Elaine is a character reference for Beth and Arnie, a couple who are trying to adopt. When she mentions Arnie's bad temper in the interview, the couple are rejected for adoption. Arnie pries the truth out of Elaine, but is afraid to tell Beth that he is responsible for their not getting a child. He uses "yada yada" to cover up the details of his meeting with Elaine, unwittingly making Beth think he cheated on her with Elaine. Elaine lobbies on behalf of Beth and Arnie, and sexually propositions the adoption official as an inducement. Beth's marriage fails and she accompanies Jerry to Mickey's wedding to Karen. Elaine, now dating the adoption agent, is dismayed and disgusted. George shows up without Marcy, who was arrested for stealing shoes. Julie runs out, apparently in love with Mickey and unable to bear seeing him marry Karen. Mickey's dad, a dentist, chastises Jerry for antagonizing Tim. Jerry is comforted by Beth, who harbors the same anti-dentite feelings towards dentists as he does, but also reveals she is racist and antisemitic. As Karen and Mickey walk out at the end of the ceremony, Karen says to Kramer, "I really wanted you."

==Production==
The episode's co-writer, Peter Mehlman, got the inspiration for the episode's Jerry story when an old friend of his made a Jewish joke. Mehlman felt momentarily offended, but then remembered that his friend had converted to Judaism 20 years before, and started to wonder if it had taken that long for his friend to feel comfortable making Jewish jokes. This led him to contemplate the notion of someone making Jewish jokes almost immediately after converting. Though in previous episodes Dr. Tim Whatley had a thick head of hair, actor Bryan Cranston had shaved his head to play an astronaut in the movie That Thing You Do! and his hair had not yet grown back.

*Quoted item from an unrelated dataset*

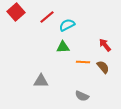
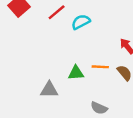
green triangle: (63, 47) -> (76, 73), moved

In an illustration of how much higher Seinfelds budget was in its later seasons, the set with the urinals was constructed solely for this episode's cold open.

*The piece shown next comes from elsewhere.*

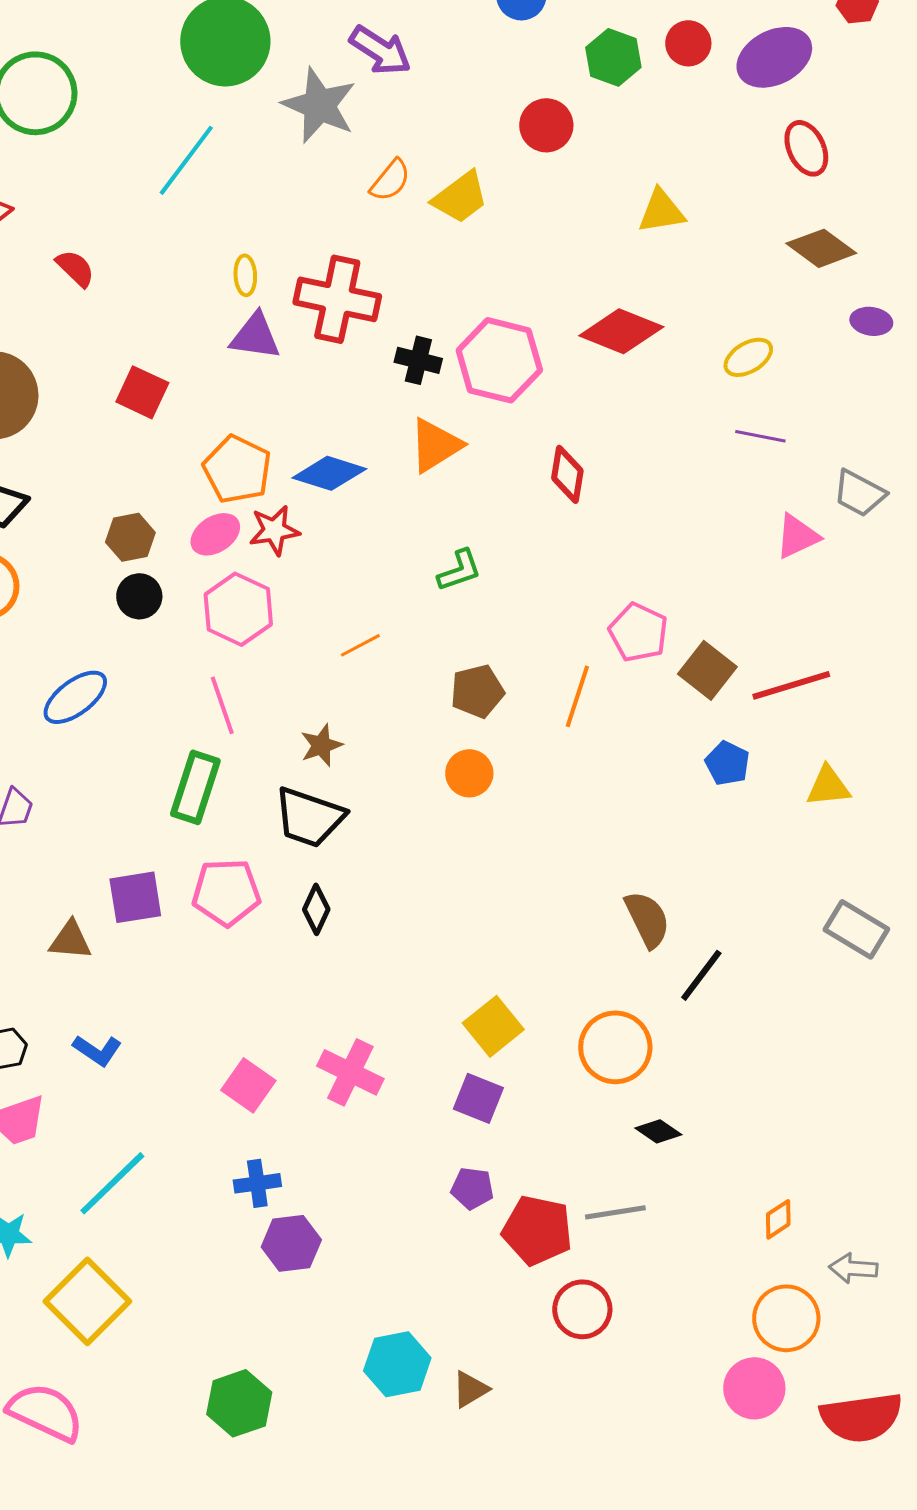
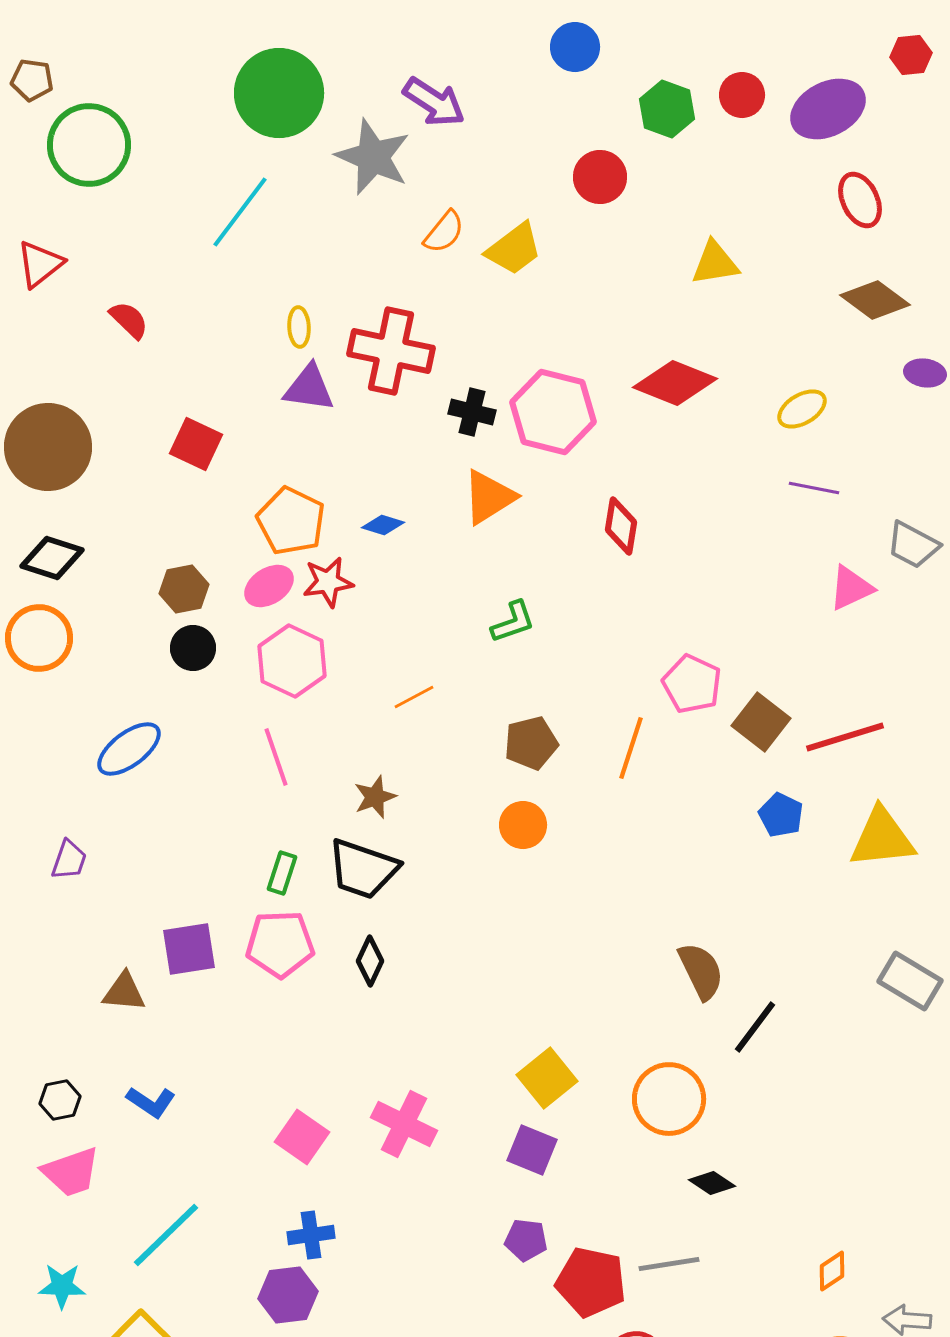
blue diamond: (329, 473) -> (383, 525), size x0.6
yellow triangle: (828, 786) -> (882, 838), size x1.5
green rectangle: (195, 787) -> (282, 873), moved, size x0.6
purple hexagon: (291, 1243) -> (288, 1295), moved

The scene where George consults his friends about the possibility of Marcy having sex with her ex-boyfriend took a number of takes, since Jerry Seinfeld kept breaking into laughter at Elaine actress Julia Louis-Dreyfus's delivery of the line "No, I mentioned the bisque."

The episode was allowed by NBC to run longer than the usual 23 minutes, and its slightly above-average length was even boasted about in promos. An edited version airs in syndication, cutting out several small scenes and dialogues, but the full-length version was released on the Seinfeld Season 8 DVD collection and streamed on Hulu and later Netflix.

==="Yada yada yada"===
The episode is one of the most famous of the series, specifically for its focus on the phrase "yada yada yada". "Yadda yadda" was already a common phrase before the episode aired, used notably by comedian Lenny Bruce, among others. The phrase may have originated with the 1950s song "Yakety Yak", 1940s vaudeville, or earlier. Seinfeld director Andy Ackerman remarked that while filming the episode he was struck by the fact that "yadda yadda" hadn't been the subject of a sitcom episode before, since it was such a universal everyday expression.

The Paley Center named "Yada Yada Yada" the No. 1 funniest phrase on "TV's 50 Funniest Phrases".

Before the episode aired, writer Peter Mehlman suspected that it would spawn a new Seinfeld catchphrase, but he thought it would be the phrase "anti-dentite" that would become popular.